Here we need only cite some of those ribald instances where thieves would sit around stolen tables and where they would feast on stolen food – and as they sometimes do, these fine people would chat amiably –and sometimes with the greatest of alarm – about the extent to which crime was on the rise in today’s Bahamas.

This kind of scene is both appalling and revelatory – appalling because these types are clearly oblivious to the extent to which their slick crimes against property is itself one of the more common expressions underlying the fact that crime is rooted like a canker in today’s so-called modern Bahamas.

And for sure, not only is crime deeply rooted; there is also a sense we are getting that crimes such as those that involve pilferage and other instances of what we would call exemplars of the ‘soft’ rip-off.

Here we find those instances where employees routinely steal time owed their employers; where these same employees appropriate office property, use them for their own purposes and who do so without permission.
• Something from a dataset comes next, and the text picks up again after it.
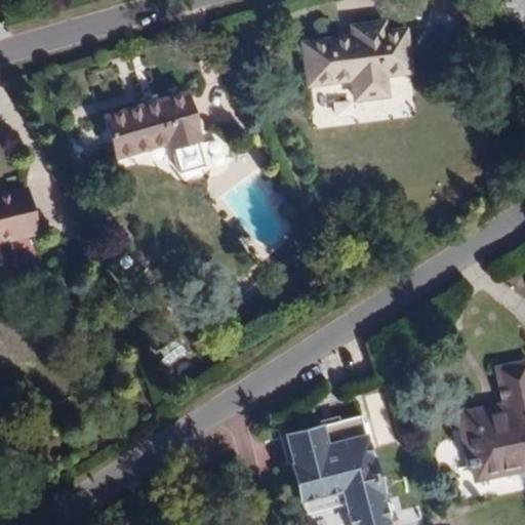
[(524,0),(512,0),(507,3),(524,33),(524,0)]
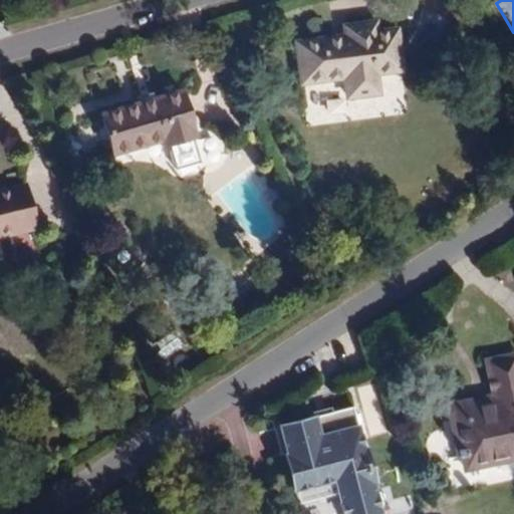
[(403,71),(400,32),(378,34),(377,22),(345,25),(346,37),(297,42),(301,82),(348,76),(350,95),(381,92),(379,73),(403,71)]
These are all examples of theft done the slick way.

Evidently, these thieves could care less when they learn that, their honest neighbors, family and friends are the ones who will ultimately pay the price for crimes they do not commit.

Here we might cite some of what former Bahamas Chamber of Commerce President Dionisio D'Aguilar has already said about these kinds of criminals and the damage they get away with. Here he notes that, internal theft causes Bahamian businesses mind-boggling losses every year.

Mr. D'Aguilar also said that shrinkage, which includes many items, including spoiled goods, could cost this country's food-stores a combined $15 million a year.

We also understand that, Abaco Markets' president Gavin Watchorn has a similar tale of woe concerning the extent to which his firm has been victimized by the criminals in their Company’s employ.

Watchorn has also been reported as having said that, the level of stealing inflicted on his food-stores - both by staff and customers- had increased by 100 per cent.

This is absolutely disgraceful.

Yet again, we note that, in the end it is the Bahamian consumer who pays for these losses as theft is factored into the price of the goods.

Over the weekend, criminals did what they usually do – they went about their businesses that involve ripping other people off; raping and abusing some others and for sure, either maiming or killing some others.

Sadly, this is par for the course in today’s crime-ridden and sin-sickened Bahamas.

It is precisely this kind of society that has produced the kind of people who struck the Carnival this past weekend.

Here we cite the caper that involved the slickly successful theft of some motor-cycles used at the Carnival site in Oakes Field.

As we have read, “…Under the cover of darkness early last Saturday morning, thieves cut open a three-foot hole in the carnival’s perimeter fence, broke the lock of a trailer and made off with three motorcycles used to perform inside the “Globe of Death”.

“Becky Hitchcock, general manger of the carnival, said a show dog kept within the same trailer as the motorcycles alerted staff to the robbery. However, by the time the staff was alerted, the thieves were gone…”

And so, even as we note that the thieves were gone, note also that the crooks took with them two red and white 100cc Honda motorcycles and one red and white 70cc Honda motorcycle.

While we are today hopeful that the police will get to the bottom of this heist; we are not going to hold our breath as we wait.

But for sure, even as we might cite example after example of the kind of crimes and abuses Bahamians routinely inflict on each other, we do no such thing.

Instead, we call upon each and every Bahamian parent and all others who care for children to teach and show them how they should love and respect all other people; thus putting them on that path that would prevent them from becoming law-breakers, however artful.